Ein Gespräch mit dem Künstler Tom Leonhardt

Herr Leonhardt, die nahe liegende Frage zuerst: Wie sind Sie zur Malerei gekommen?

Tom Leonhardt: Der Weg zur Malerei war ein etwas längerer. In erster Linie lief das über die Familie. Es ging um eine Entscheidung, die man vielleicht im fortgeschrittenen jugendlichen Alter trifft. Doch der erste Impuls kam über die Familie. Dort war Malerei immer ein Thema, mein Urgroßvater war Kunstmaler, er hatte sich zur Jahrhundertwende in Zürich durchgeschlagen, war dort Maler an der Oper und hat mit Hodler ausgestellt. Ich bin mit Leuten wie Picasso und anderen aufgewachsen.
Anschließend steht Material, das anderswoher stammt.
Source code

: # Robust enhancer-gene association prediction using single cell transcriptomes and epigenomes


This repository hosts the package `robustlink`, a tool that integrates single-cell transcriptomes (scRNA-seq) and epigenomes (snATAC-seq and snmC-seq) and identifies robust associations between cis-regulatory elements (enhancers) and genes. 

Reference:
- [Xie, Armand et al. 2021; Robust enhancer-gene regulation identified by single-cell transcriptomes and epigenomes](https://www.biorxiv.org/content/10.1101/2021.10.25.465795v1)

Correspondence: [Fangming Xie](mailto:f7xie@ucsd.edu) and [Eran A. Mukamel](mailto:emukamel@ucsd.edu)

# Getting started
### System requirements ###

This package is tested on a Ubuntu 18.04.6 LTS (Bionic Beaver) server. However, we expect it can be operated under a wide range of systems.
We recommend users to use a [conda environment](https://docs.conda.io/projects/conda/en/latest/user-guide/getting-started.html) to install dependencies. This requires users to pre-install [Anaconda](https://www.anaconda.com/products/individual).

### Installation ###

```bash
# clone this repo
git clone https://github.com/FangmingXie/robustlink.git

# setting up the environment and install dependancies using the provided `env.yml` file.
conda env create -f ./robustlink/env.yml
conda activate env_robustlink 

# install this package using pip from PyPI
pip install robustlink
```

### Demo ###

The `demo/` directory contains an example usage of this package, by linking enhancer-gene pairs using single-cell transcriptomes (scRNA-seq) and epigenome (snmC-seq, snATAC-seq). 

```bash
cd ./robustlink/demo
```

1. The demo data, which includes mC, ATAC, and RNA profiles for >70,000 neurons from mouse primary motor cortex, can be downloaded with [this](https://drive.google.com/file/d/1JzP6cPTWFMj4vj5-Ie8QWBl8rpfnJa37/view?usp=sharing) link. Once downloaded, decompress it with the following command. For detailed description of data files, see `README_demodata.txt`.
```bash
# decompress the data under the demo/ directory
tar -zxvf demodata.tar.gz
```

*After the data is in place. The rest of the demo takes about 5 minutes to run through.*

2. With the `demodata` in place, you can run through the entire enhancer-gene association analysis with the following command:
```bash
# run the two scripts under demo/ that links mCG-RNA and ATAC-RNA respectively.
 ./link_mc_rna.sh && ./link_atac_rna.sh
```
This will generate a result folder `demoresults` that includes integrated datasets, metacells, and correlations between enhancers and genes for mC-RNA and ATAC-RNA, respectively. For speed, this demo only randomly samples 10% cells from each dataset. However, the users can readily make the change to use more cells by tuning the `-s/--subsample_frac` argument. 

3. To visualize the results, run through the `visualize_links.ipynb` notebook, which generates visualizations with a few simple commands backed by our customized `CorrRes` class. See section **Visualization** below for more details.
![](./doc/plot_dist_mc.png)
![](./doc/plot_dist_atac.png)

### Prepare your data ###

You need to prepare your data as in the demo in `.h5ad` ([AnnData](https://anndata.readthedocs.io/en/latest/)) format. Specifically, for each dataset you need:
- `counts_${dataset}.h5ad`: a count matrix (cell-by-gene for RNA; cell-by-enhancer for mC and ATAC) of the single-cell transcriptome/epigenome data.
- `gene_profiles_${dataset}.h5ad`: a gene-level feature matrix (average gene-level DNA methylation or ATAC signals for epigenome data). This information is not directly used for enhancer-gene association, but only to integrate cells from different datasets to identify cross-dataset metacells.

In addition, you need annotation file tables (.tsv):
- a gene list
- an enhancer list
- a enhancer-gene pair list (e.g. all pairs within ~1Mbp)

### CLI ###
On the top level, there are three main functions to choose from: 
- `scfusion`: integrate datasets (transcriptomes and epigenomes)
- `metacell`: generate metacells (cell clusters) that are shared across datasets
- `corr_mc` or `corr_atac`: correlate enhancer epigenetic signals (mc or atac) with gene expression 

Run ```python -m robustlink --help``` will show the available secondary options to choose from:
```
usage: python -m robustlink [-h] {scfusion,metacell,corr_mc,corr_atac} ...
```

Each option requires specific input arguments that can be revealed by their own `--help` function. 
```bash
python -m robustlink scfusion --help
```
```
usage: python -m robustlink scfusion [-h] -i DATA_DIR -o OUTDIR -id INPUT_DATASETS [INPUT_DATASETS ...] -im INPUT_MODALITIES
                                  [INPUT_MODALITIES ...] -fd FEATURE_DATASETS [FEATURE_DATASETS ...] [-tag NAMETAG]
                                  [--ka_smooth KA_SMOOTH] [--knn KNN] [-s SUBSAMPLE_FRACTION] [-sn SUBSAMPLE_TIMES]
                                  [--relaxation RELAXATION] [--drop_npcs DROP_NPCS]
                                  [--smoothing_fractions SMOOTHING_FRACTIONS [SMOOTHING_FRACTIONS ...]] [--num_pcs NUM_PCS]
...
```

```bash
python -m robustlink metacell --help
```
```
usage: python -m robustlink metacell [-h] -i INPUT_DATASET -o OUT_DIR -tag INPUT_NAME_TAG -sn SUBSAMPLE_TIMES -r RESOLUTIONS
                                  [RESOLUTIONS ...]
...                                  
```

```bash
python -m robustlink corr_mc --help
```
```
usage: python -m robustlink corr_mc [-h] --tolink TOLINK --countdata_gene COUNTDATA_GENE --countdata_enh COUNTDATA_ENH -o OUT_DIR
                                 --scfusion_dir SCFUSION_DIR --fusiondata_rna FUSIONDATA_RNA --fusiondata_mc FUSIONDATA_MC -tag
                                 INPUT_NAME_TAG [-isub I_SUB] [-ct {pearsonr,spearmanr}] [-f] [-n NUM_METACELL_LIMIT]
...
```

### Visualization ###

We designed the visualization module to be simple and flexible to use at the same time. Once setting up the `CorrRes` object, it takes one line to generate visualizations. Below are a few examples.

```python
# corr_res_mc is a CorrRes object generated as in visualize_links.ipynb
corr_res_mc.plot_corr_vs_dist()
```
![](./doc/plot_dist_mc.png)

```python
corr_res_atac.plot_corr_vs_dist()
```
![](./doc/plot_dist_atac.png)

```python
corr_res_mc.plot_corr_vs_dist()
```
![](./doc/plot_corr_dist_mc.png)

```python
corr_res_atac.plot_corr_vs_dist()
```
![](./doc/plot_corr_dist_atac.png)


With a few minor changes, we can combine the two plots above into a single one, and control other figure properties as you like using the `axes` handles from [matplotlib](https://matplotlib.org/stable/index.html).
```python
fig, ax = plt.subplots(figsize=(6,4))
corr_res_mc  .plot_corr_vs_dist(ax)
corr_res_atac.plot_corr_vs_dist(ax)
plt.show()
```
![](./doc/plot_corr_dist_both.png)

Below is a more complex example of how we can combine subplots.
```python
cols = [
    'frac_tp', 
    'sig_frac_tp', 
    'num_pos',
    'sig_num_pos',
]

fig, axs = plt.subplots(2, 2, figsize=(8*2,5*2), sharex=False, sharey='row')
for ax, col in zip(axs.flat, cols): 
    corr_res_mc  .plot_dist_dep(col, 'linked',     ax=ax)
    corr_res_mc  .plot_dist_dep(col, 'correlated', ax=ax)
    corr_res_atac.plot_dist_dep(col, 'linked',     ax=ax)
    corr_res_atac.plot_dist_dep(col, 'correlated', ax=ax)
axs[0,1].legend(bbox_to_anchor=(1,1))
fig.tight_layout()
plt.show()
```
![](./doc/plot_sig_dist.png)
Welche Künstler haben Sie beeinflusst?

In den Anfängen waren es alte Klassiker, das Erlernen begann bei mir früh damit, dass ich alte Rembrandt-Zeichnungen oder Zeichnungen von Da Vinci oder Picasso kopiert habe, da war ich erst 15 oder 16 Jahre alt. Die waren für mich am Anfang wichtig als Figuren, viele andere waren in der Familie Thema, natürlich auch Paul Klee, später ging ich an die Akademie zu einem Professor, zu dem ich eine Verbindung hatte, aber noch keine künstlerische, das war Professor Rudolf Schoofs in Stuttgart.

Ihr Vater war Architekt?

Mein Großvater und mein Vater waren Architekten. Die waren der Meinung, dass ich das Büro übernehmen sollte. Ich habe mich erfolgreich widersetzt. (lacht)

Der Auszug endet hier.